Um tipo comum de “erro” que pesquias eleitorais podem cometer está relacionado com o descuido com a interferência de bias nas respostas que são dadas pelos respondentes numa situação de entrevista. Earl Babbie, em Survey Research Methods (1997), apontou que uma entrevista de opinião realizada numa situação em que variáveis estranhas interfiram no contexto da entrevista, como no caso de comoção social, por exemplo, resulta em respostas enviesadas, contaminadas pelos bias. Pesquias assim, se se atentar para a lógica dos métodos quantitativos e qualitativos, devem ser descartadas.
O fato é que, no caso das eleições à Presidência no Brasil em 2018, a boa pesquisa, a ética na observação do rigor metodológico, foram mandadas às favas, num conluio com uma mídia que trabalha ciosamente para evitar o ascenso de uma candidatura de esquerda e/ou progressista.
Durante a greve dos caminhoneiros, em maio último, na qual o país se viu diante de um movimento social multifacetado e polissêmico, típico de uma categoria fragmentada, uma de suas marcas foi o pedido de intervenção militar. Neste ambiente profundamente enviesado, o DataPoder360 realizou uma pesquisa de opinião sobre a preferência do eleitor para a corrida presidencial. Como se não bastasse o enviesamento do contexto, a pesquisa, nos cenários que similou, retirou a candidatura de Luís Inácio Lula da Silva (PT). Nos três cenários “testados”, o candidato Jair Bolsonaro liderou com preferência entre 21% a 25% do eleitor. A pesquisa sem nenhum compromisso com o rigor metodológico foi divulgada amplamente pela grande mídia sem nenhum cuidado em fazer a crítica da insuficiência técnica.
No início do mês de junho, a XP Investimentos realizou “entrevista” com 204 investidores que responderam à pergunta “quem será o vencedor das eleições em 2018?”. Grupo de entrevistados extremamento seleto, sem nenhuma possibilidade de representar o conjunto da opinião pública brasileira. 48% dos respondentes apontaram que Bolsonaro vencerá o processo eleitoral. O portal da revista Exame anunciou em meio a grande estardalhaço: “O pré-candidato do PSL, Jair Bolsonaro, foi apontado como vencedor das eleições presidenciais em 2018”. Mais uma vez, um exercício sem possibilidade alguma de validação científica foi apresentado como objetivo, rigoroso.

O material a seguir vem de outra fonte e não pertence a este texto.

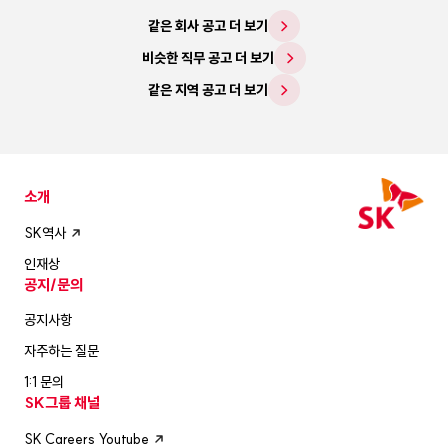
같은 회사 공고 더 보기
비슷한 직무 공고 더 보기
같은 지역 공고 더 보기
소개
SK역사
인재상
공지/문의
공지사항
자주하는 질문
1:1 문의
SK그룹 채널
SK Careers Youtube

Numa era reacionária, a mídia e institutos de pesquisa apostam em dados inventados. A boa pesquisa, aquela que segundo Selltiz et all, em Reserch Methods in Social Relations (1960), deve se fundar em processos científicos que garantam a obtenção de informação significativa, objetiva e não enviesada, já não é necessária na leitura das corridas eleitorais.
É desse modo que, um candidato sem nenhuma expressão junto à massa da nação, foi inventado como presidenciável. Coletas de informação carentes de observação científica, verdadeiras Fake Research, são alçadas à condição de fontes confiáveis por uma mídia que vai cada vez mais ganhando gosto pelas Fake News. Na crise política que atingiu os partidos hegemônicos da nação, a direita ficou num vácuo de nomes que ganhem a preferência do eleitor brasileiro. Mas é inconstestável que institutos de pesquisa de opinião e a grande mídia optaram pela invenção de uma candidatura. É a política como orgia, cinismo, razão assaltada.